═══ 可用数据 ═══
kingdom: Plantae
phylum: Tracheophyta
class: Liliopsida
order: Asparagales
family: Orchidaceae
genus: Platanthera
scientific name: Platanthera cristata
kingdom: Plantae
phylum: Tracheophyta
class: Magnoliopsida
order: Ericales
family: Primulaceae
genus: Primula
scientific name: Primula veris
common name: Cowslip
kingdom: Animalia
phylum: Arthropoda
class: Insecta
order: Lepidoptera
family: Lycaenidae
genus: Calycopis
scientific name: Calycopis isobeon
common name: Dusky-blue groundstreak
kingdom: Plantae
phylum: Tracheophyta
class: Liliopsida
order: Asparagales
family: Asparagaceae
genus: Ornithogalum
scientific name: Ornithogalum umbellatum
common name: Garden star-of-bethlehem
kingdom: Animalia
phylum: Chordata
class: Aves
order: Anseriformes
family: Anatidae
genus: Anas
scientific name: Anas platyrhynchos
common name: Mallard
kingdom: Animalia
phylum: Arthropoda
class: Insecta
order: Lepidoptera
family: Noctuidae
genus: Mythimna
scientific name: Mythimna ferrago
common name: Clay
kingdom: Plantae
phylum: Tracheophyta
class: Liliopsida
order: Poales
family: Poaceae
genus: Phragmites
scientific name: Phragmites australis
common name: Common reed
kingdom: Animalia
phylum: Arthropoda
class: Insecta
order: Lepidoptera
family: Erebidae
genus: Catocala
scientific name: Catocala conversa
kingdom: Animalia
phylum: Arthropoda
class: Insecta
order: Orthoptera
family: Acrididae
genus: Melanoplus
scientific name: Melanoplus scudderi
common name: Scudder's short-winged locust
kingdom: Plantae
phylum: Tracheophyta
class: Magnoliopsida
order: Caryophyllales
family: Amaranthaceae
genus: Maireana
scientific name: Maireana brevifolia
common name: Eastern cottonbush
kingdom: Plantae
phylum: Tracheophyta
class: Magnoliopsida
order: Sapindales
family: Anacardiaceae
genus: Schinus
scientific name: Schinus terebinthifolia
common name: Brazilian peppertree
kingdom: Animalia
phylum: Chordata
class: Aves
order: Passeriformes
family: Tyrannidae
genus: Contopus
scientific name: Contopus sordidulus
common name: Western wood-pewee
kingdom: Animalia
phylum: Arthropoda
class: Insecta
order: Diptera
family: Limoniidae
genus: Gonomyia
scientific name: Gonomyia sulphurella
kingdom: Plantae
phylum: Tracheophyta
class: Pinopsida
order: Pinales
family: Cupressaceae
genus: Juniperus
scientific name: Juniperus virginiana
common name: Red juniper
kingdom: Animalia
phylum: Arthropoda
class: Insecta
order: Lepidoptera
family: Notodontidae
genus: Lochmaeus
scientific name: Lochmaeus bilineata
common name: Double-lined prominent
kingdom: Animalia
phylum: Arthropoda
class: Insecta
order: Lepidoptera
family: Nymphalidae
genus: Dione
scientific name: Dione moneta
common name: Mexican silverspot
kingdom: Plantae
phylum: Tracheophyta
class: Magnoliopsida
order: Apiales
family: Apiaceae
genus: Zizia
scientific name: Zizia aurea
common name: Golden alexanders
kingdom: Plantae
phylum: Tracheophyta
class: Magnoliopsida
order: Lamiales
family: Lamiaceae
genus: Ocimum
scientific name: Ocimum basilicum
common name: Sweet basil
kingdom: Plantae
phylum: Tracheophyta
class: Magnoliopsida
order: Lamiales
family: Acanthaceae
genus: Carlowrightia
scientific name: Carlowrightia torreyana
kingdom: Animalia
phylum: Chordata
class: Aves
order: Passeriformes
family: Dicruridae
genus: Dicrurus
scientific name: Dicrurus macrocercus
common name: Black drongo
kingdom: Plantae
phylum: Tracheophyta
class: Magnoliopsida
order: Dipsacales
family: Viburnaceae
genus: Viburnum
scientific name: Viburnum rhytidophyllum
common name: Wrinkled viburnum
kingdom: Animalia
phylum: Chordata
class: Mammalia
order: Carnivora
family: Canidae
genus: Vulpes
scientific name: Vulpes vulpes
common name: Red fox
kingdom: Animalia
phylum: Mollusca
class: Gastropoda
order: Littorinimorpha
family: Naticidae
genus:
═══
→ 给定要求: 把上方清单中的每一行逐字照原样输出。

→ 参考解答:
kingdom: Plantae
phylum: Tracheophyta
class: Liliopsida
order: Asparagales
family: Orchidaceae
genus: Platanthera
scientific name: Platanthera cristata
kingdom: Plantae
phylum: Tracheophyta
class: Magnoliopsida
order: Ericales
family: Primulaceae
genus: Primula
scientific name: Primula veris
common name: Cowslip
kingdom: Animalia
phylum: Arthropoda
class: Insecta
order: Lepidoptera
family: Lycaenidae
genus: Calycopis
scientific name: Calycopis isobeon
common name: Dusky-blue groundstreak
kingdom: Plantae
phylum: Tracheophyta
class: Liliopsida
order: Asparagales
family: Asparagaceae
genus: Ornithogalum
scientific name: Ornithogalum umbellatum
common name: Garden star-of-bethlehem
kingdom: Animalia
phylum: Chordata
class: Aves
order: Anseriformes
family: Anatidae
genus: Anas
scientific name: Anas platyrhynchos
common name: Mallard
kingdom: Animalia
phylum: Arthropoda
class: Insecta
order: Lepidoptera
family: Noctuidae
genus: Mythimna
scientific name: Mythimna ferrago
common name: Clay
kingdom: Plantae
phylum: Tracheophyta
class: Liliopsida
order: Poales
family: Poaceae
genus: Phragmites
scientific name: Phragmites australis
common name: Common reed
kingdom: Animalia
phylum: Arthropoda
class: Insecta
order: Lepidoptera
family: Erebidae
genus: Catocala
scientific name: Catocala conversa
kingdom: Animalia
phylum: Arthropoda
class: Insecta
order: Orthoptera
family: Acrididae
genus: Melanoplus
scientific name: Melanoplus scudderi
common name: Scudder's short-winged locust
kingdom: Plantae
phylum: Tracheophyta
class: Magnoliopsida
order: Caryophyllales
family: Amaranthaceae
genus: Maireana
scientific name: Maireana brevifolia
common name: Eastern cottonbush
kingdom: Plantae
phylum: Tracheophyta
class: Magnoliopsida
order: Sapindales
family: Anacardiaceae
genus: Schinus
scientific name: Schinus terebinthifolia
common name: Brazilian peppertree
kingdom: Animalia
phylum: Chordata
class: Aves
order: Passeriformes
family: Tyrannidae
genus: Contopus
scientific name: Contopus sordidulus
common name: Western wood-pewee
kingdom: Animalia
phylum: Arthropoda
class: Insecta
order: Diptera
family: Limoniidae
genus: Gonomyia
scientific name: Gonomyia sulphurella
kingdom: Plantae
phylum: Tracheophyta
class: Pinopsida
order: Pinales
family: Cupressaceae
genus: Juniperus
scientific name: Juniperus virginiana
common name: Red juniper
kingdom: Animalia
phylum: Arthropoda
class: Insecta
order: Lepidoptera
family: Notodontidae
genus: Lochmaeus
scientific name: Lochmaeus bilineata
common name: Double-lined prominent
kingdom: Animalia
phylum: Arthropoda
class: Insecta
order: Lepidoptera
family: Nymphalidae
genus: Dione
scientific name: Dione moneta
common name: Mexican silverspot
kingdom: Plantae
phylum: Tracheophyta
class: Magnoliopsida
order: Apiales
family: Apiaceae
genus: Zizia
scientific name: Zizia aurea
common name: Golden alexanders
kingdom: Plantae
phylum: Tracheophyta
class: Magnoliopsida
order: Lamiales
family: Lamiaceae
genus: Ocimum
scientific name: Ocimum basilicum
common name: Sweet basil
kingdom: Plantae
phylum: Tracheophyta
class: Magnoliopsida
order: Lamiales
family: Acanthaceae
genus: Carlowrightia
scientific name: Carlowrightia torreyana
kingdom: Animalia
phylum: Chordata
class: Aves
order: Passeriformes
family: Dicruridae
genus: Dicrurus
scientific name: Dicrurus macrocercus
common name: Black drongo
kingdom: Plantae
phylum: Tracheophyta
class: Magnoliopsida
order: Dipsacales
family: Viburnaceae
genus: Viburnum
scientific name: Viburnum rhytidophyllum
common name: Wrinkled viburnum
kingdom: Animalia
phylum: Chordata
class: Mammalia
order: Carnivora
family: Canidae
genus: Vulpes
scientific name: Vulpes vulpes
common name: Red fox
kingdom: Animalia
phylum: Mollusca
class: Gastropoda
order: Littorinimorpha
family: Naticidae
genus:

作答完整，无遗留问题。